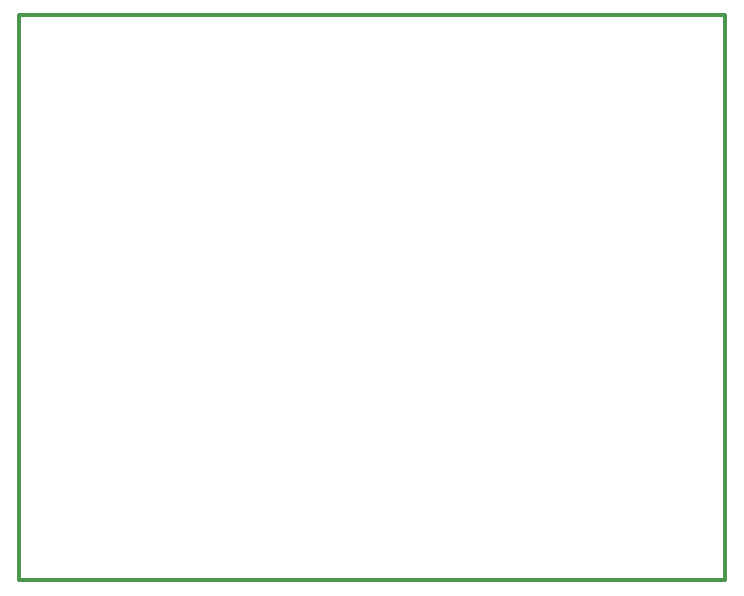
<source format=gko>
%FSLAX24Y24*%
%MOIN*%
G70*
G01*
G75*
G04 Layer_Color=16711935*
%ADD10C,0.0080*%
%ADD11R,0.0571X0.0217*%
%ADD12R,0.0236X0.0571*%
%ADD13R,0.0551X0.0591*%
%ADD14O,0.0984X0.0276*%
%ADD15R,0.0591X0.0551*%
%ADD16R,0.1299X0.1063*%
%ADD17R,0.0394X0.1063*%
%ADD18R,0.0571X0.0236*%
%ADD19O,0.0768X0.0236*%
%ADD20O,0.0236X0.0768*%
%ADD21C,0.0100*%
%ADD22C,0.0150*%
%ADD23C,0.0120*%
%ADD24C,0.0200*%
%ADD25R,0.0591X0.0591*%
%ADD26C,0.0591*%
%ADD27C,0.0472*%
%ADD28C,0.0600*%
%ADD29C,0.0787*%
%ADD30O,0.0787X0.1575*%
%ADD31O,0.1575X0.0787*%
%ADD32O,0.1772X0.0787*%
%ADD33R,0.0591X0.0591*%
%ADD34C,0.0300*%
%ADD35C,0.0350*%
%ADD36C,0.0098*%
%ADD37C,0.0236*%
%ADD38C,0.0079*%
%ADD39C,0.0004*%
%ADD40C,0.0197*%
%ADD41C,0.0295*%
%ADD42R,0.0651X0.0297*%
%ADD43R,0.0316X0.0651*%
%ADD44R,0.0631X0.0671*%
%ADD45O,0.1064X0.0356*%
%ADD46R,0.0671X0.0631*%
%ADD47R,0.1379X0.1143*%
%ADD48R,0.0474X0.1143*%
%ADD49R,0.0651X0.0316*%
%ADD50O,0.0848X0.0316*%
%ADD51O,0.0316X0.0848*%
%ADD52R,0.0671X0.0671*%
%ADD53C,0.0671*%
%ADD54C,0.0552*%
%ADD55C,0.0680*%
%ADD56C,0.0867*%
%ADD57C,0.0080*%
%ADD58O,0.0867X0.1655*%
%ADD59O,0.1655X0.0867*%
%ADD60O,0.1852X0.0867*%
%ADD61R,0.0671X0.0671*%
%ADD62C,0.0380*%
%ADD63C,0.0010*%
%ADD64C,0.0118*%
D64*
X20512Y30354D02*
X44016D01*
X20512D02*
Y49173D01*
X44016D01*
Y30354D02*
Y49173D01*
M02*

</source>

Assigned task: Leave out the pictures and give the rest of the material again, unaltered.

Output below:
<source format=gko>
%FSLAX24Y24*%
%MOIN*%
G70*
G01*
G75*
G04 Layer_Color=16711935*
%ADD10C,0.0080*%
%ADD11R,0.0571X0.0217*%
%ADD12R,0.0236X0.0571*%
%ADD13R,0.0551X0.0591*%
%ADD14O,0.0984X0.0276*%
%ADD15R,0.0591X0.0551*%
%ADD16R,0.1299X0.1063*%
%ADD17R,0.0394X0.1063*%
%ADD18R,0.0571X0.0236*%
%ADD19O,0.0768X0.0236*%
%ADD20O,0.0236X0.0768*%
%ADD21C,0.0100*%
%ADD22C,0.0150*%
%ADD23C,0.0120*%
%ADD24C,0.0200*%
%ADD25R,0.0591X0.0591*%
%ADD26C,0.0591*%
%ADD27C,0.0472*%
%ADD28C,0.0600*%
%ADD29C,0.0787*%
%ADD30O,0.0787X0.1575*%
%ADD31O,0.1575X0.0787*%
%ADD32O,0.1772X0.0787*%
%ADD33R,0.0591X0.0591*%
%ADD34C,0.0300*%
%ADD35C,0.0350*%
%ADD36C,0.0098*%
%ADD37C,0.0236*%
%ADD38C,0.0079*%
%ADD39C,0.0004*%
%ADD40C,0.0197*%
%ADD41C,0.0295*%
%ADD42R,0.0651X0.0297*%
%ADD43R,0.0316X0.0651*%
%ADD44R,0.0631X0.0671*%
%ADD45O,0.1064X0.0356*%
%ADD46R,0.0671X0.0631*%
%ADD47R,0.1379X0.1143*%
%ADD48R,0.0474X0.1143*%
%ADD49R,0.0651X0.0316*%
%ADD50O,0.0848X0.0316*%
%ADD51O,0.0316X0.0848*%
%ADD52R,0.0671X0.0671*%
%ADD53C,0.0671*%
%ADD54C,0.0552*%
%ADD55C,0.0680*%
%ADD56C,0.0867*%
%ADD57C,0.0080*%
%ADD58O,0.0867X0.1655*%
%ADD59O,0.1655X0.0867*%
%ADD60O,0.1852X0.0867*%
%ADD61R,0.0671X0.0671*%
%ADD62C,0.0380*%
%ADD63C,0.0010*%
%ADD64C,0.0118*%
D64*
X20512Y30354D02*
X44016D01*
X20512D02*
Y49173D01*
X44016D01*
Y30354D02*
Y49173D01*
M02*

</source>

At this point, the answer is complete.